IDFC First Bank’s net interest margin (NIM), which saw compression over the past two quarters, is expected to improve, said V Vaidyanathan, managing director (MD) and chief executive officer (CEO).
As the bank passed on the full impact of the cut in repo rate, the interest margins are expected to rise from Q3 (October-December) onwards.
“We feel this is likely the low point for NIMs. We see sequential improvement in Q3 and further uptick in Q4,” he said. He noted that future rate cuts, if any, could make the bank re-evaluate things.
The private lender’s interest margins in Q2 were at 5.59 per cent, down 59 basis points (bps) on a yearly basis and 12 bps quarter-on-quarter (Q-o-Q).
In Q1FY26, the NIM was at 5.71per cent and 5.87 per cent in Q4FY25.
On the sequential decline in profits, Vaidyanathan added that the drop was largely due to the absence of treasury gains amounting to ₹470 crore booked in Q1.
Apart from these, core profitability actually improved Q-o-Q and year-on-year (Y-o-Y).
“Provisions have been reduced. Loan growth remains strong, asset quality is stable, and the cost of funds continues to fall, leading to rise in net profits,” he said.
Cost of funds for the bank fell due to a rise in current account savings account (CASA) ratio to 50.1 per cent.
On a Q-o-Q basis, cost of funds was reduced by 19 bps. Cost of deposits was at 6.22 per cent for Q2FY26 compared to 6.37 per cent in Q1FY26.
At the time of the merger of IDFC Bank and Capital First, the bank used to pay around 280 bps over scheduled commercial banks (SCBs).
Over time, the bank reduced its cost of funds and now pays only 60 bps over the average of SCBs.
He added that the bank is expanding into cash management, start-up banking, wealth management, non-resident Indian (NRI) services, and trade finance.
In NRI banking, the bank now serves over 100,000 customers with ₹20,000 crore in deposits. It has introduced features like UPI for international mobile numbers in Australia, the US, Canada, UK, France and many West Asian countries. It has full digital onboarding through GIFT City.

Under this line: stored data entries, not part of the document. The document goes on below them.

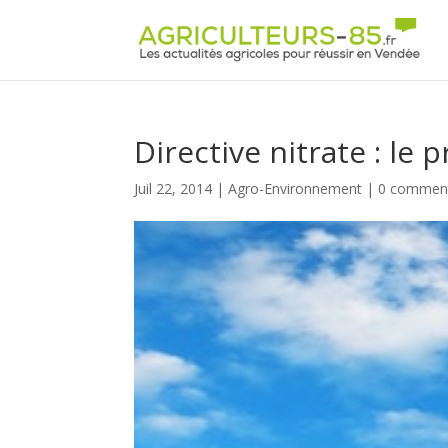
Panneau de gestion des cookies
Directive nitrate : le
Juil 22, 2014
|
Agro-Environnement
|
0 comment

“We are in no hurry. The focus is on building on fundamentals. The focus is on bringing down the credit-deposit ratio to mid-80s and we want to fund the bank from deposits and reduce reliance on borrowings,” Vaidyanathan said in an interaction with Business Standard. He plans to keep the CASA ratio above 45 per cent.

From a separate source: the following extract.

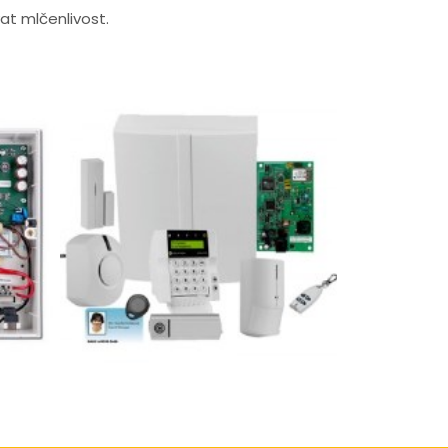
t mlčenlivost.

Currently, the credit-deposit (CD) ratio stands at 94.2 per cent. The bank is not planning to raise capital, whether debt or equity.

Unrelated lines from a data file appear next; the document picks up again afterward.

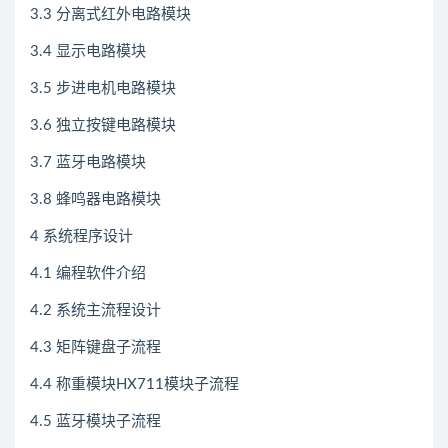
3.3 分离式红外电路模块
3.4 显示电路模块
3.5 步进电机电路模块
3.6 独立按键电路模块
3.7 蓝牙电路模块
3.8 蜂鸣器电路模块
4 系统程序设计
4.1 编程软件介绍
4.2 系统主流程设计
4.3 矩阵键盘子流程
4.4 称重模块HX711模块子流程
4.5 蓝牙模块子流程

IDFC First Bank is now positioning itself as a universal bank with a wide portfolio beyond just micro, small and medium enterprises (MSMEs) and retail loans.
Its wholesale book now accounts for 20 per cent of the loan mix, while mortgages, vehicle finance, rural and other retail segments round out a balanced portfolio, said Vaidyanathan.
“None of our 25 business lines contributes more than 11–12 per cent, giving us stability,” he added.
The bank has transformed the loan book from a primarily wholesale credit book to a well diversified portfolio of retail, rural, MSME and corporate banking.
As on September 30, the loan book was at ₹2.7 trillion.
The bank sees a strong second half (H2FY25) as goods and services (GST) cuts, tax benefits, and falling interest rates push up consumption.
Early indicators — rising electricity use, two-wheeler and cement sales — suggest rural demand recovery, he said.
Further, the Reserve Bank of India’s (RBI’s) recent draft guidelines on expected credit loss (ECL), Basel III, and large exposure norms are expected to be “progressive and positive” and in alignment with global standards.
The impact on the bank’s provisioning under ECL norms is still being assessed but is expected to be manageable, he said.